Dissing the jobless



Pennsylvania Republican gubernatorial candidate Tom Corbett has rightly sparked a controversy with his Friday lament about how jobless people would supposedly prefer to suck for eternity on the public teat rather than seek an honest day's pay. In Corbett's words, "The jobs are there. But if we keep extending unemployment, people are just going to sit there." Hence, his exhortation to the jobless: "Get off your duffs and go to work."

It's probably a waste of cyberspace to detail the obvious - that millions of jobless people would clearly prefer to be working full-time with health benefits, as opposed to sinking into despair at home with no such benefits and a weekly unemployment check capped in Pennsylvania at roughly $560 (with the more typical stipend at $310); that, on average nationwide, there are five active job seekers for every opening (and a far worse ratio for the quality openings); and that these unemployment checks at least give the jobless an opportunity to function as consumers and prime the economic pump (a new study by Moody's Analytics concludes that each dollar spent by the government on jobless pay yields an overall return of $1.61 for the economy).

So let's just look at the politics. Bottom line, Corbett's basic narrative about shiftless slackers is fully in sync with his party's fundamental 'tude. Among other examples, Nevada Senate candidate and tea-party heroine Sharron Angle insists that the long-term jobless are "spoiled," House member Dean Heller has condemned them as "hobos," Senator Orrin Hatch has suggested that jobless people applying for extended benefits should first be required to pass a drug test (jobless = junkies), and Senator John Kyl says that the jobless shouldn't get extended benefits because those benefits make the federal deficit worse (by contrast, this weekend Kyl told Fox News Sunday that tax cuts for the wealthy should be extended, even if they make the federal deficit worse). All of this explains why Senate Republicans (joined by Democratic Sen. Ben Nelson, whose state of Nebraska enjoys a 4.9 percent jobless rate) have blocked the latest push to extend benefits for those on verge of being cut off.

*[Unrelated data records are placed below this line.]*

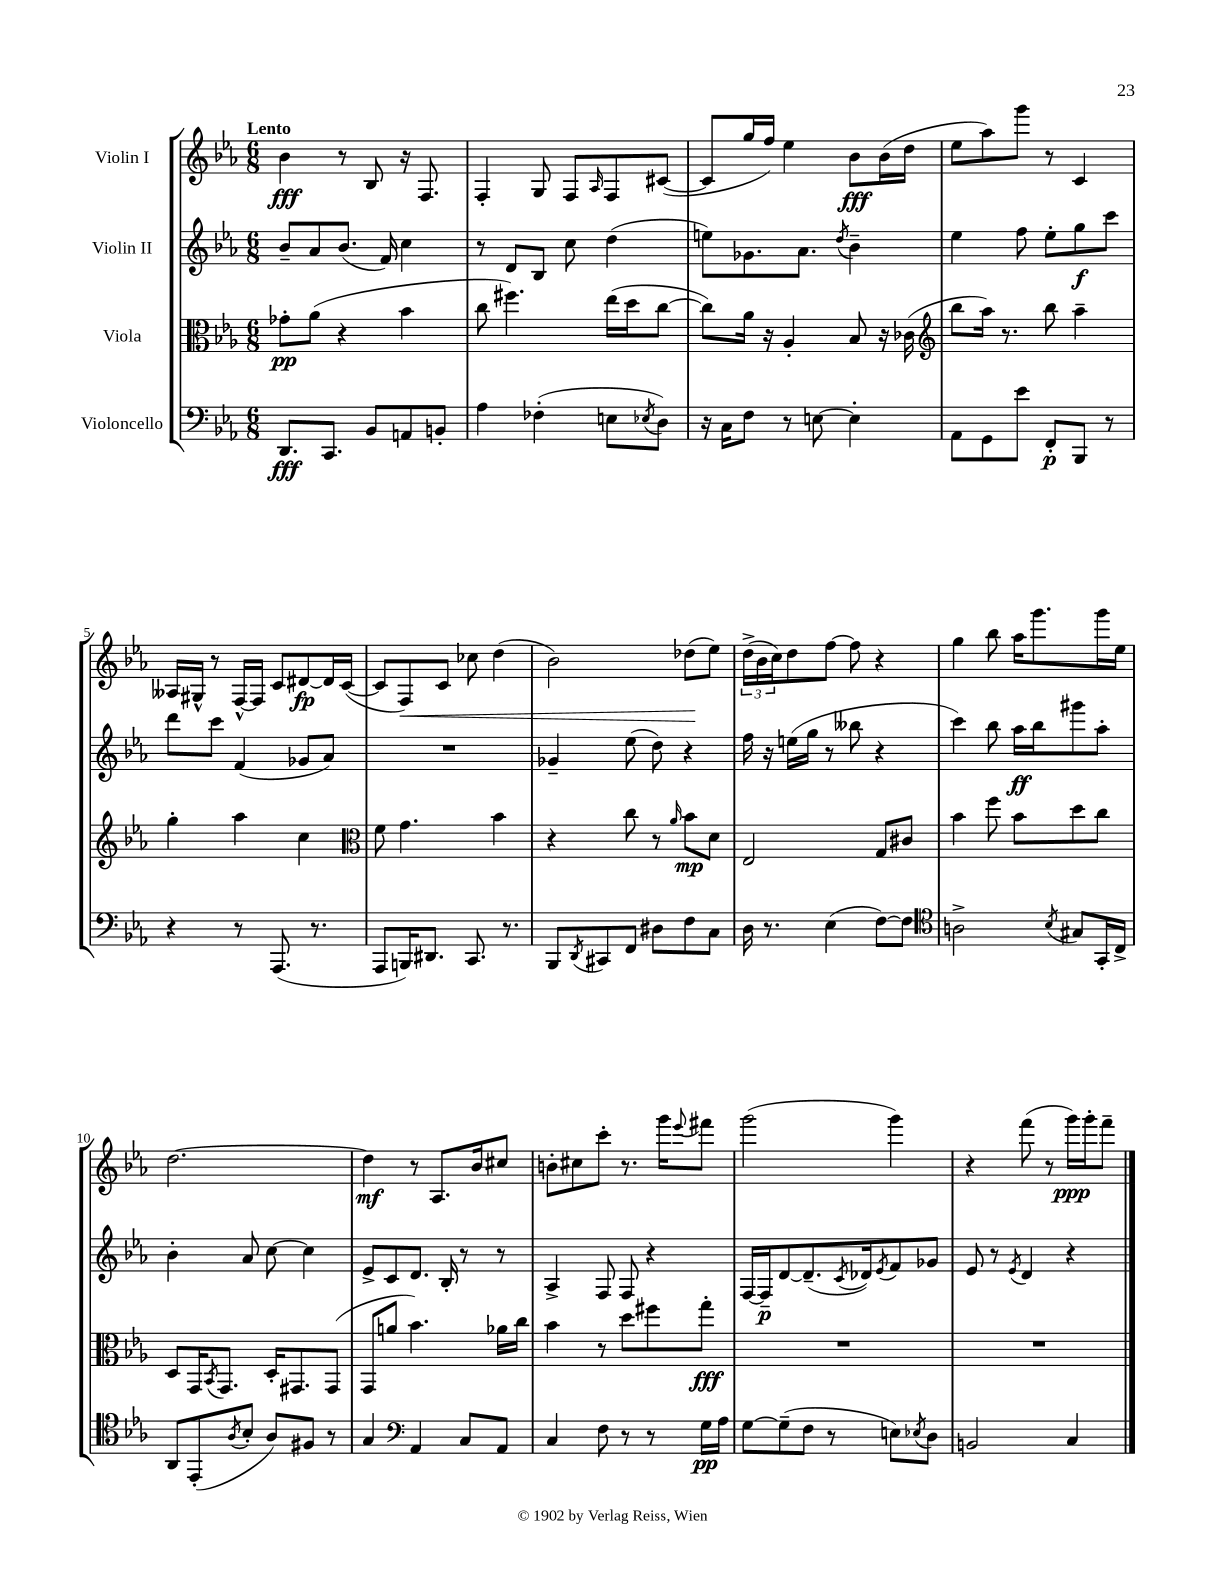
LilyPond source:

<<
\new StaffGroup <<
\new Staff = "s0" \with { instrumentName = "Violin I" } {
    \clef treble \key ees \major \numericTimeSignature \time 6/8 \tempo "Lento"
    bes'4\fff r8 bes8 r16 f8. |
    f4-. g8 f8 \grace { aes16 } f8 cis'8~( |
    cis'8 g''16 f''16) ees''4 bes'8\fff bes'16( d''16 |
    ees''8 aes''8) g'''8 r8 c'4 |
    aeses16 gis16-^ r8 f16~-^ f16 c'8 dis'8~\fp dis'16 c'16~( |
    c'8 f8\<) c'8 ces''8 d''4( |
    bes'2) des''8\!( ees''8) |
    \tuplet 3/2 { d''16->( bes'16 c''16) } d''8 f''8~ f''8 r4 |
    g''4 bes''8 aes''16 g'''8. g'''16 ees''16 |
    d''2.~ |
    d''4\mf r8 aes8. bes'16 cis''8 |
    b'8-. cis''8 c'''8-. r8. g'''16 \appoggiatura { ees'''8 } fis'''8 |
    g'''2( g'''4) |
    r4 f'''8( r8 g'''16\ppp) g'''16-. f'''8-- \bar "|." |
}
\new Staff = "s1" \with { instrumentName = "Violin II" } {
    \clef treble \key ees \major \numericTimeSignature \time 6/8
    bes'8-- aes'8 bes'8.( f'16) c''4 |
    r8 d'8 bes8 c''8 d''4( |
    e''8) ges'8. aes'8. \acciaccatura { d''8 } bes'4-- |
    ees''4 f''8 ees''8-. g''8\f c'''8 |
    d'''8 c'''8 f'4( ges'8 aes'8) |
    R2. |
    ges'4-- ees''8( d''8) r4 |
    f''16 r16 e''16( g''16 r8 beses''8 r4 |
    c'''4) bes''8 aes''16\ff bes''16 gis'''8 aes''8-. |
    bes'4-. aes'8 c''8~ c''4 |
    ees'8-> c'8 d'8. bes16-. r8 r8 |
    aes4-> f8 f8 r4 |
    f16~ f16--\p d'8~ d'8.--( \acciaccatura { c'8 } des'16) \acciaccatura { ees'8 } f'8 ges'8 |
    ees'8 r8 \acciaccatura { ees'8 } d'4 r4 \bar "|." |
}
\new Staff = "s2" \with { instrumentName = "Viola" } {
    \clef alto \key ees \major \numericTimeSignature \time 6/8
    ges'8-.\pp aes'8( r4 bes'4 |
    c''8 fis''4.) ees''16( d''16 c''8~ |
    c''8) aes'16 r16 aes4-. bes8 r16 ces'16( |
    \clef treble bes''8 aes''16) r8. bes''8 aes''4-- |
    g''4-. aes''4 c''4 |
    \clef alto f'8 g'4. bes'4 |
    r4 c''8 r8 \grace { aes'16 } bes'8\mp d'8 |
    ees2 g8 cis'8 |
    bes'4 f''8 bes'8 d''8 c''8 |
    d8 g,16 \acciaccatura { bes,8 } g,8. d16-. gis,8. gis,8( |
    g,8 a'8 bes'4.) aes'16 c''16 |
    bes'4 r8 d''8 fis''8 g''8-.\fff |
    R2. |
    R2. \bar "|." |
}
\new Staff = "s3" \with { instrumentName = "Violoncello" } {
    \clef bass \key ees \major \numericTimeSignature \time 6/8
    d,8.\fff c,8. bes,8 a,8 b,8-. |
    aes4 fes4-.( e8 \acciaccatura { ees8 } d8) |
    r16 c16 f8 r8 e8~ e4-. |
    aes,8 g,8 ees'8 f,8-.\p bes,,8 r8 |
    r4 r8 aes,,8.( r8. |
    aes,,8 b,,16) dis,8. c,8. r8. |
    bes,,8 \acciaccatura { d,8 } cis,8 f,8 dis8 f8 c8 |
    d16 r8. ees4( f8~) f8 |
    \clef tenor a2-> \acciaccatura { bes8 } gis8 g,16-. c16-> |
    aes,8 ees,8-.( \acciaccatura { aes8 } bes8-. aes8) fis8 r8 |
    g4 \clef bass aes,4 c8 aes,8 |
    c4 f8 r8 r8 g16\pp aes16 |
    g8~ g8--( f8 r8 e8) \acciaccatura { ees8 } d8 |
    b,2 c4 \bar "|." |
}
>>
>>
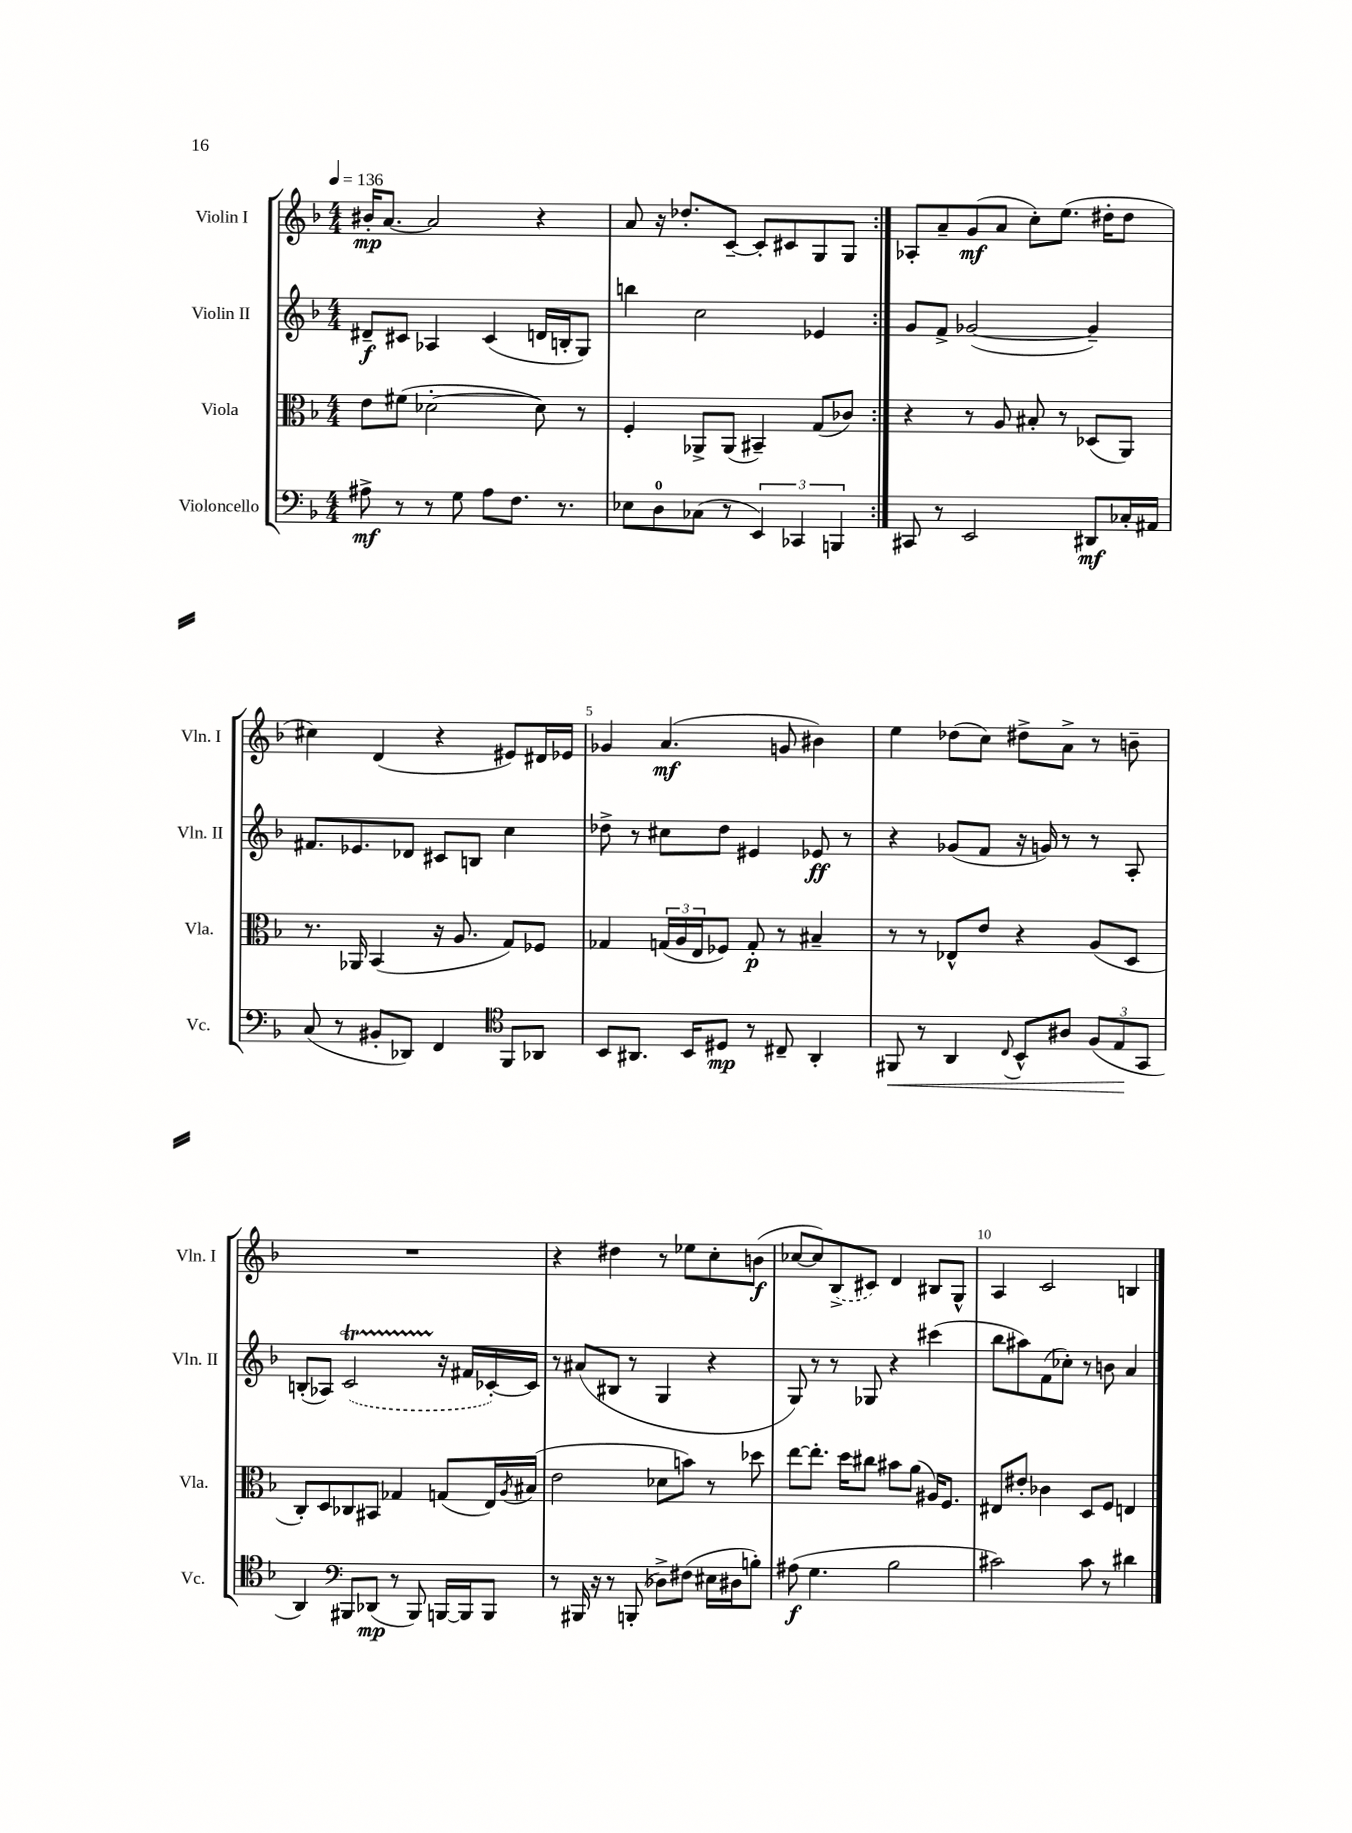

It would appear - at first glance, anyway - that the Republican stance toward the jobless is wildly at odds with the prevailing public mood. In the latest Washington Post-ABC Poll, this question was posed: "Because of the economic downturn, Congress has extended the period in which people can receive unemployment benefits, and is considering doing so again. Supporters say this will help those who can't find work. Opponents say this adds too much to the federal budget deficit. Do you think Congress should or should not approve another extension of unemployment benefits?"

The percentage of those who said that Congress should again extend benefits: 62. The percentage of those opposed: 36.

Even 43 percent of self-identified Republicans (and 57 percent of self-identified moderate/liberal Republicans) are in the Yes camp, apparently buying the basic argument voiced yesterday by a spokesman at the Pennsylvania Department of Labor and Industry: "People are not getting rich off of unemployment. They are not putting money in the bank. It's keeping food on the table and a roof over their heads."

But what's striking is that the aforementioned Republican candidates and lawmakers seem not to fear that their Marie Antoinette let-them-eat-cake rhetoric will backfire at the ballot box. The Post-ABC survey only measures general public sentiment, not the sentiment of those who seem most motivated to vote in November. And those with the greatest enthusiasm - notably, tea-party conservatives who (studies show) are more affluent than the norm - generally buy the GOP's harsh caricature.

To borrow Tom Corbett's terminology, the real question is whether diehard Democrats will get off their duffs and go to the polls en masse in November, or whether they're too demoralized by the current state of play. The GOP's willingness to diss the jobless is proof that they anticipate a decisive conservative turnout.